Logo Bloomberg Technoz

Meski demikian, waktu berakhirnya musim kemarau dapat berbeda di setiap wilayah. Daerah yang memiliki pola hujan monsunal umumnya akan mulai memasuki masa transisi menuju musim hujan pada akhir Oktober.

Sementara itu, wilayah dengan karakteristik iklim tertentu berpotensi mengalami pergeseran awal musim hujan hingga memasuki November 2026. Karena itu, masyarakat diimbau untuk terus memantau informasi cuaca dan iklim dari BMKG.

Dampak Musim Kemarau yang Lebih Panjang

Musim kemarau yang berlangsung lebih lama dapat mempengaruhi berbagai sektor, terutama pertanian, ketersediaan air bersih, dan lingkungan. Penurunan curah hujan berpotensi menyebabkan berkurangnya pasokan air di sejumlah daerah.

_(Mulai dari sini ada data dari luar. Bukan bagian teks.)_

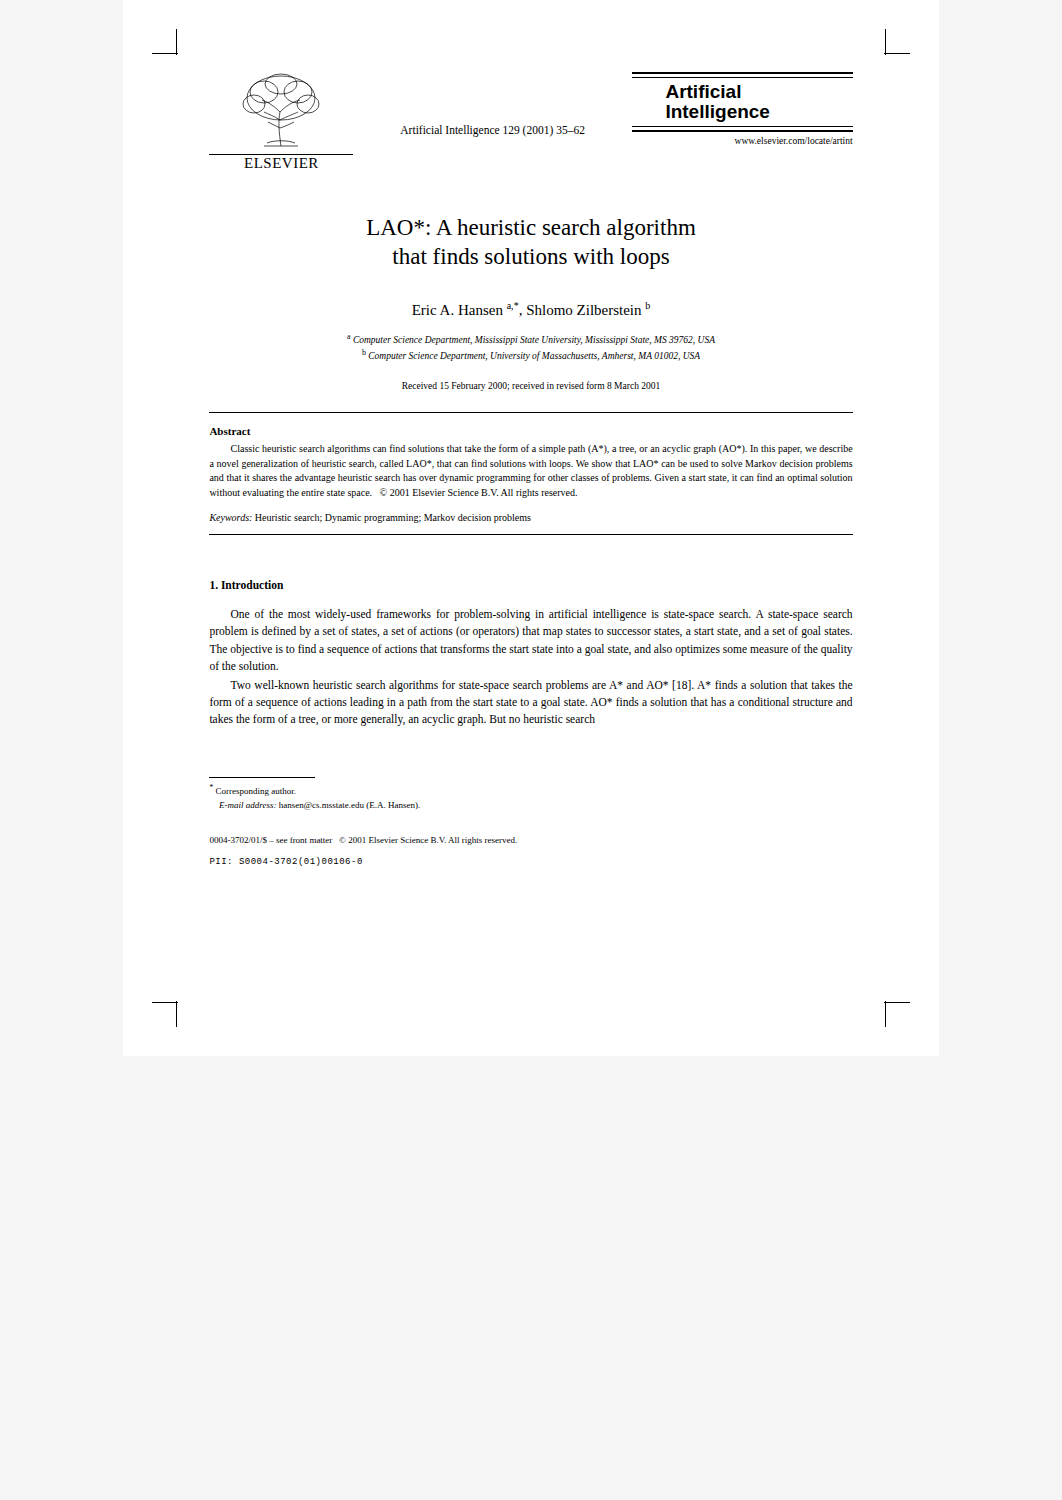ELSEVIER
Artificial Intelligence 129 (2001) 35–62
Artificial
Intelligence
www.elsevier.com/locate/artint
LAO*: A heuristic search algorithm
that finds solutions with loops
Eric A. Hansen a,*, Shlomo Zilberstein b
a Computer Science Department, Mississippi State University, Mississippi State, MS 39762, USA
b Computer Science Department, University of Massachusetts, Amherst, MA 01002, USA
Received 15 February 2000; received in revised form 8 March 2001
Abstract
Classic heuristic search algorithms can find solutions that take the form of a simple path (A*), a tree, or an acyclic graph (AO*). In this paper, we describe a novel generalization of heuristic search, called LAO*, that can find solutions with loops. We show that LAO* can be used to solve Markov decision problems and that it shares the advantage heuristic search has over dynamic programming for other classes of problems. Given a start state, it can find an optimal solution without evaluating the entire state space. © 2001 Elsevier Science B.V. All rights reserved.
Keywords: Heuristic search; Dynamic programming; Markov decision problems
1. Introduction
One of the most widely-used frameworks for problem-solving in artificial intelligence is state-space search. A state-space search problem is defined by a set of states, a set of actions (or operators) that map states to successor states, a start state, and a set of goal states. The objective is to find a sequence of actions that transforms the start state into a goal state, and also optimizes some measure of the quality of the solution.
Two well-known heuristic search algorithms for state-space search problems are A* and AO* [18]. A* finds a solution that takes the form of a sequence of actions leading in a path from the start state to a goal state. AO* finds a solution that has a conditional structure and takes the form of a tree, or more generally, an acyclic graph. But no heuristic search
* Corresponding author.
E-mail address: hansen@cs.msstate.edu (E.A. Hansen).
0004-3702/01/$ – see front matter © 2001 Elsevier Science B.V. All rights reserved.
PII: S0004-3702(01)00106-0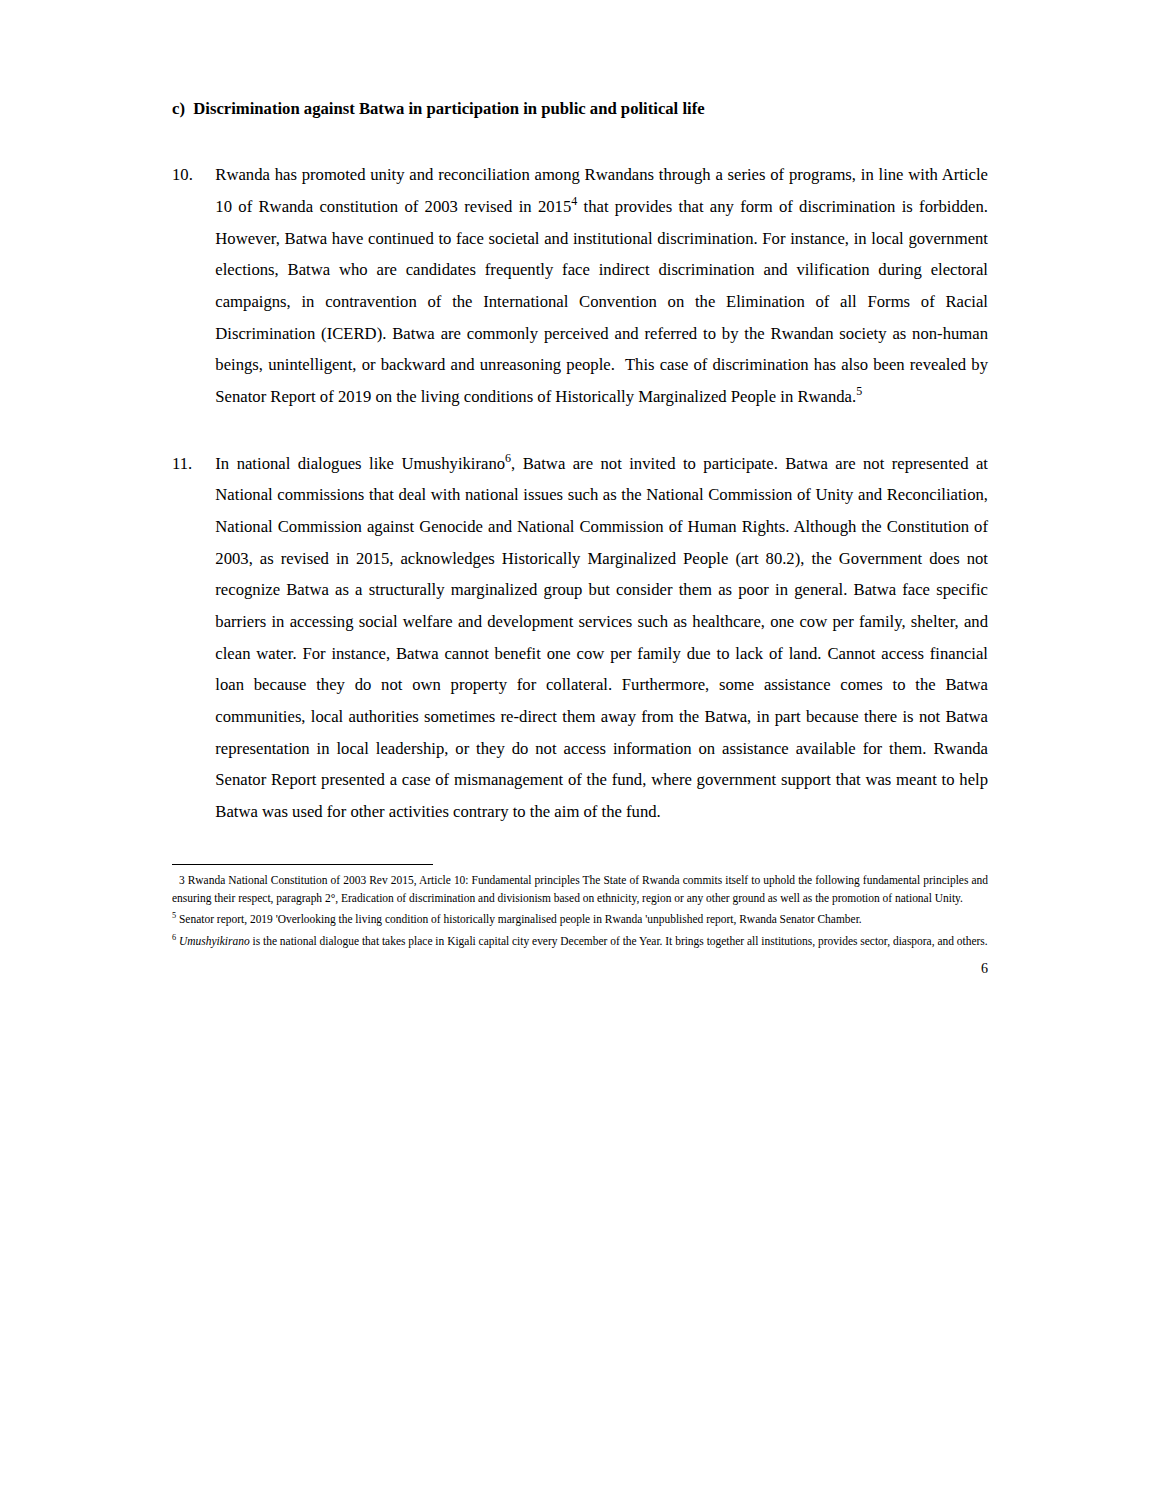c) Discrimination against Batwa in participation in public and political life
10. Rwanda has promoted unity and reconciliation among Rwandans through a series of programs, in line with Article 10 of Rwanda constitution of 2003 revised in 20154 that provides that any form of discrimination is forbidden. However, Batwa have continued to face societal and institutional discrimination. For instance, in local government elections, Batwa who are candidates frequently face indirect discrimination and vilification during electoral campaigns, in contravention of the International Convention on the Elimination of all Forms of Racial Discrimination (ICERD). Batwa are commonly perceived and referred to by the Rwandan society as non-human beings, unintelligent, or backward and unreasoning people. This case of discrimination has also been revealed by Senator Report of 2019 on the living conditions of Historically Marginalized People in Rwanda.5
11. In national dialogues like Umushyikirano6, Batwa are not invited to participate. Batwa are not represented at National commissions that deal with national issues such as the National Commission of Unity and Reconciliation, National Commission against Genocide and National Commission of Human Rights. Although the Constitution of 2003, as revised in 2015, acknowledges Historically Marginalized People (art 80.2), the Government does not recognize Batwa as a structurally marginalized group but consider them as poor in general. Batwa face specific barriers in accessing social welfare and development services such as healthcare, one cow per family, shelter, and clean water. For instance, Batwa cannot benefit one cow per family due to lack of land. Cannot access financial loan because they do not own property for collateral. Furthermore, some assistance comes to the Batwa communities, local authorities sometimes re-direct them away from the Batwa, in part because there is not Batwa representation in local leadership, or they do not access information on assistance available for them. Rwanda Senator Report presented a case of mismanagement of the fund, where government support that was meant to help Batwa was used for other activities contrary to the aim of the fund.
3 Rwanda National Constitution of 2003 Rev 2015, Article 10: Fundamental principles The State of Rwanda commits itself to uphold the following fundamental principles and ensuring their respect, paragraph 2°, Eradication of discrimination and divisionism based on ethnicity, region or any other ground as well as the promotion of national Unity.
5 Senator report, 2019 'Overlooking the living condition of historically marginalised people in Rwanda 'unpublished report, Rwanda Senator Chamber.
6 Umushyikirano is the national dialogue that takes place in Kigali capital city every December of the Year. It brings together all institutions, provides sector, diaspora, and others.
6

Selain itu, risiko kebakaran hutan dan lahan juga cenderung meningkat selama periode kemarau panjang. Kondisi cuaca yang lebih kering membuat vegetasi lebih mudah terbakar, terutama di wilayah yang rawan karhutla.

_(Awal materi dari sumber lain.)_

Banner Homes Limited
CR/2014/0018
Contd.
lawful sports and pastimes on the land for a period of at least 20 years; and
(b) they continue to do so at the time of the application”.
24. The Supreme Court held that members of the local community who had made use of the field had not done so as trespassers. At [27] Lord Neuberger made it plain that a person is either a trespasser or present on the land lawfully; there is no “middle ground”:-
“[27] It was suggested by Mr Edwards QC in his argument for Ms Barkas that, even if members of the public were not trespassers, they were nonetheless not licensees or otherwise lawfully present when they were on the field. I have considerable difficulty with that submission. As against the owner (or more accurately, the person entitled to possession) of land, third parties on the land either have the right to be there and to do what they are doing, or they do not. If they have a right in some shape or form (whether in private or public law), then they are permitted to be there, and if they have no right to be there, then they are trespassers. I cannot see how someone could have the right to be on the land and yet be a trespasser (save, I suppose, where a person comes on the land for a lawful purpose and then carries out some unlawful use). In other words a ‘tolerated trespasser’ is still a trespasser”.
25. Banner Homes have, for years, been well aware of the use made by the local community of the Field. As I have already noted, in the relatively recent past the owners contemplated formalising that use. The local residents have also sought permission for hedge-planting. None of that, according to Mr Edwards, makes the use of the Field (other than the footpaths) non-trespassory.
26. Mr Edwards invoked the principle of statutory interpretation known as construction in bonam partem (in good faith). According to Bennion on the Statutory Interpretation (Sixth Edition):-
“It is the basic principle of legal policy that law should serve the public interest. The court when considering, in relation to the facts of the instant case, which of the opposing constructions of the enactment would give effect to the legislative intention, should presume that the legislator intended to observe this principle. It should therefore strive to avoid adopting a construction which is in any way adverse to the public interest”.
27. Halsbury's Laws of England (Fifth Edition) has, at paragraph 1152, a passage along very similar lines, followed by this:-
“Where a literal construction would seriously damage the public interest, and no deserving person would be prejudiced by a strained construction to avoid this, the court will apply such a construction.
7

Sektor pertanian menjadi salah satu yang paling terdampak. Petani perlu menyesuaikan pola tanam dan pengelolaan irigasi untuk mengantisipasi berkurangnya curah hujan selama musim kemarau.

Masyarakat juga diimbau untuk mulai melakukan penghematan penggunaan air dan menjaga kesehatan saat cuaca panas. Paparan suhu tinggi dalam waktu lama dapat meningkatkan risiko dehidrasi dan gangguan kesehatan lainnya.

BMKG menegaskan bahwa prakiraan musim kemarau dapat mengalami perubahan seiring perkembangan kondisi atmosfer dan laut global. Oleh karena itu, pembaruan informasi cuaca dan iklim perlu terus dipantau secara berkala.

Dengan prediksi musim kemarau yang lebih panjang pada 2026, kesiapsiagaan menjadi langkah penting untuk mengurangi dampak yang mungkin timbul, baik bagi masyarakat maupun berbagai sektor yang bergantung pada kondisi cuaca.